START Provided information
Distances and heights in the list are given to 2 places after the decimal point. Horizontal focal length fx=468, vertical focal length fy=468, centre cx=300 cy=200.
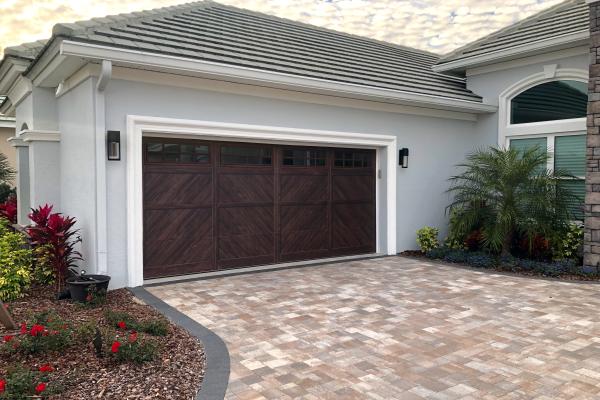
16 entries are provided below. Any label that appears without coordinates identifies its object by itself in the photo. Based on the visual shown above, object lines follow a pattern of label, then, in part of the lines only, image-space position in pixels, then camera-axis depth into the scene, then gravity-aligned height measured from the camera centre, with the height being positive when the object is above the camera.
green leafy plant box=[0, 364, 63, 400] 3.12 -1.37
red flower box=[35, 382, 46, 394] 3.06 -1.33
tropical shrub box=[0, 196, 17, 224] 9.76 -0.51
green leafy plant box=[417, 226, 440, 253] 9.62 -1.06
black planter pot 5.79 -1.25
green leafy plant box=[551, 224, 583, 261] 8.45 -1.04
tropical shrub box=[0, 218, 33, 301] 6.05 -1.07
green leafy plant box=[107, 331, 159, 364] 3.84 -1.36
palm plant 8.26 -0.22
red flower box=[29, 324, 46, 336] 3.95 -1.20
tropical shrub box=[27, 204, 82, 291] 6.20 -0.68
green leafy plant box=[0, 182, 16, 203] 13.91 -0.13
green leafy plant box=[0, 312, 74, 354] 3.97 -1.32
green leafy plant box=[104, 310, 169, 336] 4.63 -1.39
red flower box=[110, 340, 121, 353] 3.76 -1.28
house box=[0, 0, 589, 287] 6.56 +1.05
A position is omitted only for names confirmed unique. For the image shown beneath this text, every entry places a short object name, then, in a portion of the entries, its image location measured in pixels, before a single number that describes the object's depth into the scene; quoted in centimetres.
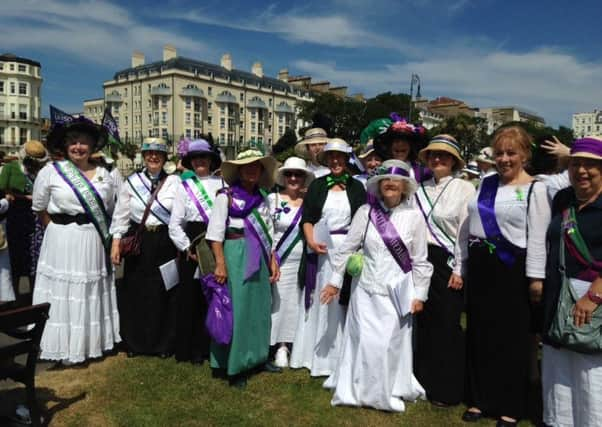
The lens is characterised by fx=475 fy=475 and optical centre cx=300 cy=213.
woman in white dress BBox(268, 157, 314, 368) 503
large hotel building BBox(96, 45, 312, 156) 9212
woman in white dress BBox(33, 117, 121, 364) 485
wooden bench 330
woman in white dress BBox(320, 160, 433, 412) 402
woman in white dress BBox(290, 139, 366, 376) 470
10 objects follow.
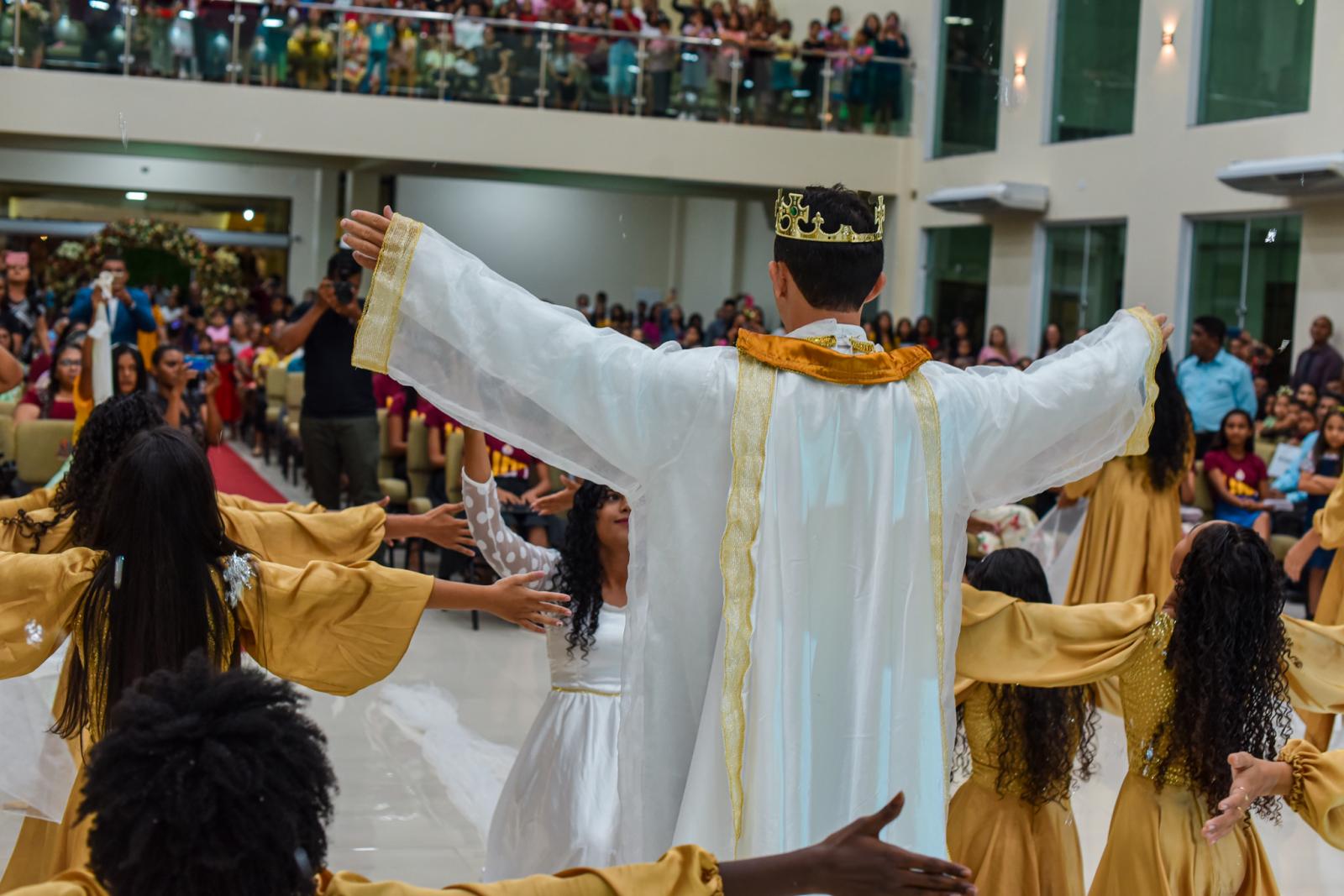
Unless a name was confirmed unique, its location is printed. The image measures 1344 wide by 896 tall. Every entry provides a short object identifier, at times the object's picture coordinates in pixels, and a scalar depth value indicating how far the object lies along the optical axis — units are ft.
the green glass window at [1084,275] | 51.93
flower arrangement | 61.67
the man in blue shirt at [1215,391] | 38.42
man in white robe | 8.23
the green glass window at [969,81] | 58.18
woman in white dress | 12.09
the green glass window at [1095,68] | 50.44
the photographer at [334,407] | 27.53
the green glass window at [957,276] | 59.77
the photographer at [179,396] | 24.58
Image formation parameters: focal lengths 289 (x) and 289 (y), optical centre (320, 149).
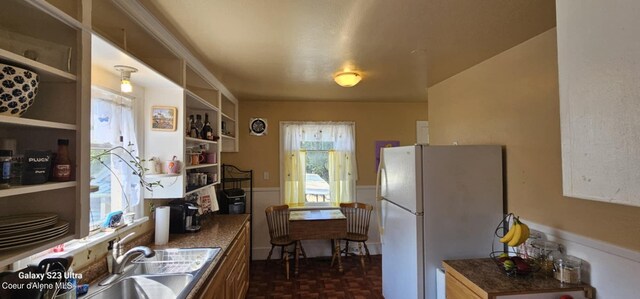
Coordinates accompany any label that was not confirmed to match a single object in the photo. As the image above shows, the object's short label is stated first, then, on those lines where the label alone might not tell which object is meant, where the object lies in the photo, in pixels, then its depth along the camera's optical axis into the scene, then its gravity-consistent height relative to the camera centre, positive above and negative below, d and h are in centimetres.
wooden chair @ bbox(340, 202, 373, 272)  391 -85
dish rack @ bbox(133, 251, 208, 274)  176 -65
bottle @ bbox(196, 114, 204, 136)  257 +31
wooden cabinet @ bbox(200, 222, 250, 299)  168 -82
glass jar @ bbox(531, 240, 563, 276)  167 -59
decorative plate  407 +45
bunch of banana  175 -49
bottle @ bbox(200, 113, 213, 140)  264 +26
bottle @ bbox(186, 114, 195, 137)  242 +30
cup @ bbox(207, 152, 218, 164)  274 +0
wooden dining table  345 -86
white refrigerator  202 -36
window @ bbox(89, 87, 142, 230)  169 +3
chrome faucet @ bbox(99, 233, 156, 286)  160 -55
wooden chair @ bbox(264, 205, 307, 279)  369 -88
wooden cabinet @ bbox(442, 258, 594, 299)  146 -69
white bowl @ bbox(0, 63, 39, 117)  80 +21
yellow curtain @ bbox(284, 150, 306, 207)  410 -31
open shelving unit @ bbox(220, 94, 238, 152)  354 +42
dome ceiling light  258 +71
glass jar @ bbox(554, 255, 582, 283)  155 -63
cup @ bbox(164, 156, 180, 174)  200 -6
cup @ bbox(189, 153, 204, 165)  240 +0
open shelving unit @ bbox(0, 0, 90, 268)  93 +18
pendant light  157 +48
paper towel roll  205 -48
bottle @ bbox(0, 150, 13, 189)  81 -2
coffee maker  230 -48
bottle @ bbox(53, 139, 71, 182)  97 -1
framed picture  205 +29
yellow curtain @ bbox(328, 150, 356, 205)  416 -22
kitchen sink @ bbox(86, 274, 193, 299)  154 -69
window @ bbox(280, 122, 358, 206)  411 -8
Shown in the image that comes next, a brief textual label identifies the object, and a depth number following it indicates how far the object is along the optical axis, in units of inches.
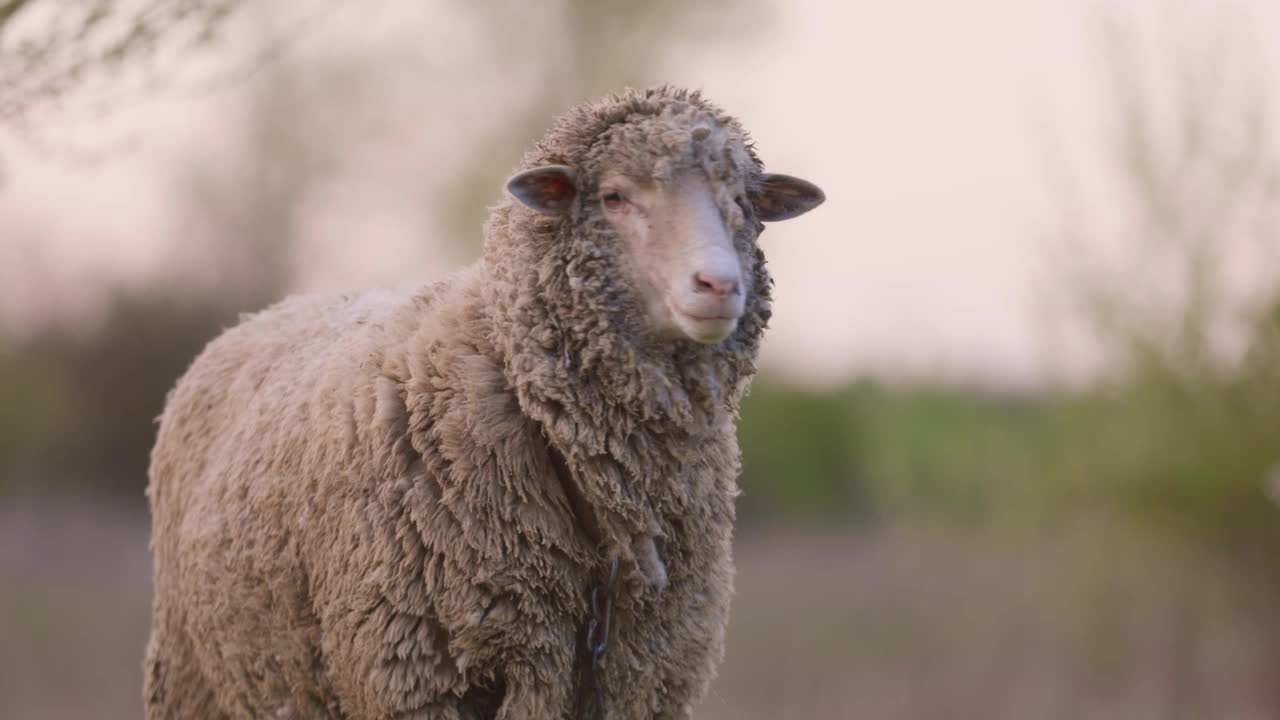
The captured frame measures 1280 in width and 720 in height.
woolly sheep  278.8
END Provided information
_Goal of the exercise_: Set down the records exactly, without the pictures.

_Exercise output_:
Distances and heights in the list are given to 2 places after the decimal point. Horizontal focal length fx=468, vertical focal length fy=468, centre cx=300 cy=200.
16 entries are provided below. Any label that appears without coordinates identifies its object by itself in the photo. Based on the visual shown above, object lines follow a pattern of label, then, in part of the lines only, image-space position in pixels, then camera-axis depth into the scene, then gravity-aligned height measured from the camera centre, with the height being positive when the object is above the camera.
green leafy plant box=[0, 364, 63, 400] 3.12 -1.37
red flower box=[35, 382, 46, 394] 3.06 -1.33
tropical shrub box=[0, 196, 17, 224] 9.76 -0.51
green leafy plant box=[417, 226, 440, 253] 9.62 -1.06
black planter pot 5.79 -1.25
green leafy plant box=[551, 224, 583, 261] 8.45 -1.04
tropical shrub box=[0, 218, 33, 301] 6.05 -1.07
green leafy plant box=[107, 331, 159, 364] 3.84 -1.36
palm plant 8.26 -0.22
red flower box=[29, 324, 46, 336] 3.95 -1.20
tropical shrub box=[27, 204, 82, 291] 6.20 -0.68
green leafy plant box=[0, 182, 16, 203] 13.91 -0.13
green leafy plant box=[0, 312, 74, 354] 3.97 -1.32
green leafy plant box=[104, 310, 169, 336] 4.63 -1.39
red flower box=[110, 340, 121, 353] 3.76 -1.28
house box=[0, 0, 589, 287] 6.56 +1.05
A position is omitted only for names confirmed unique. For the image shown beneath this text, every entry places a short object name, then, in a portion of the entries, its image location measured in pixels, before a single number that describes the object's depth into the scene; quoted in centimetres.
The lens is characterised by fx=475 fy=475 and optical centre cx=300 cy=213.
woman in white dress BBox(268, 157, 314, 368) 503
large hotel building BBox(96, 45, 312, 156) 9212
woman in white dress BBox(33, 117, 121, 364) 485
wooden bench 330
woman in white dress BBox(320, 160, 433, 412) 402
woman in white dress BBox(290, 139, 366, 376) 470
10 objects follow.
Unless a name was confirmed unique, its location is printed. The image measures 1344 wide by 896 tall. Every entry provides a short object identifier, at times the object's picture coordinates in pixels, and a scalar depth value indicating how far the object lies along the optical axis — units are ft.
the green glass window at [1084,275] | 51.93
flower arrangement | 61.67
the man in blue shirt at [1215,391] | 38.42
man in white robe | 8.23
the green glass window at [969,81] | 58.18
woman in white dress | 12.09
the green glass window at [1095,68] | 50.44
the photographer at [334,407] | 27.53
the green glass window at [957,276] | 59.77
the photographer at [179,396] | 24.58
Image formation parameters: focal lengths 289 (x) and 289 (y), optical centre (320, 149).
Coordinates accompany any label that was not confirmed to match a single object in the photo. As the image above shows, the object's short label is stated first, then, on those lines where the label alone might not tell which object is meant, where the object lies in the photo, in pixels, then its depth along the camera's optical axis into the scene, then its gravity-consistent height relative to the camera centre, positive above and negative below, d and h are in centimetres.
wooden chair @ bbox(340, 202, 373, 272)  391 -85
dish rack @ bbox(133, 251, 208, 274)  176 -65
bottle @ bbox(196, 114, 204, 136)  257 +31
wooden cabinet @ bbox(200, 222, 250, 299)  168 -82
glass jar @ bbox(531, 240, 563, 276)  167 -59
decorative plate  407 +45
bunch of banana  175 -49
bottle @ bbox(200, 113, 213, 140)  264 +26
bottle @ bbox(186, 114, 195, 137)  242 +30
cup @ bbox(207, 152, 218, 164)  274 +0
wooden dining table  345 -86
white refrigerator  202 -36
window @ bbox(89, 87, 142, 230)  169 +3
chrome faucet @ bbox(99, 233, 156, 286)  160 -55
wooden chair @ bbox(264, 205, 307, 279)  369 -88
wooden cabinet @ bbox(442, 258, 594, 299)  146 -69
white bowl @ bbox(0, 63, 39, 117)  80 +21
yellow curtain @ bbox(284, 150, 306, 207)  410 -31
open shelving unit @ bbox(220, 94, 238, 152)  354 +42
dome ceiling light  258 +71
glass jar @ bbox(554, 255, 582, 283)  155 -63
cup @ bbox(164, 156, 180, 174)  200 -6
cup @ bbox(189, 153, 204, 165)  240 +0
open shelving unit @ bbox(0, 0, 90, 268)  93 +18
pendant light  157 +48
paper towel roll  205 -48
bottle @ bbox(0, 150, 13, 189)  81 -2
coffee maker  230 -48
bottle @ bbox(53, 139, 71, 182)  97 -1
framed picture  205 +29
yellow curtain @ bbox(328, 150, 356, 205)  416 -22
kitchen sink @ bbox(86, 274, 193, 299)  154 -69
window @ bbox(280, 122, 358, 206)  411 -8
Shown in the image that comes next, a brief textual label identifies the object, and a depth number following it indicates how far the object is along the optical axis, in units of inches.
The captured frame measures 1280 in width and 720 in height.
woolly sheep  278.8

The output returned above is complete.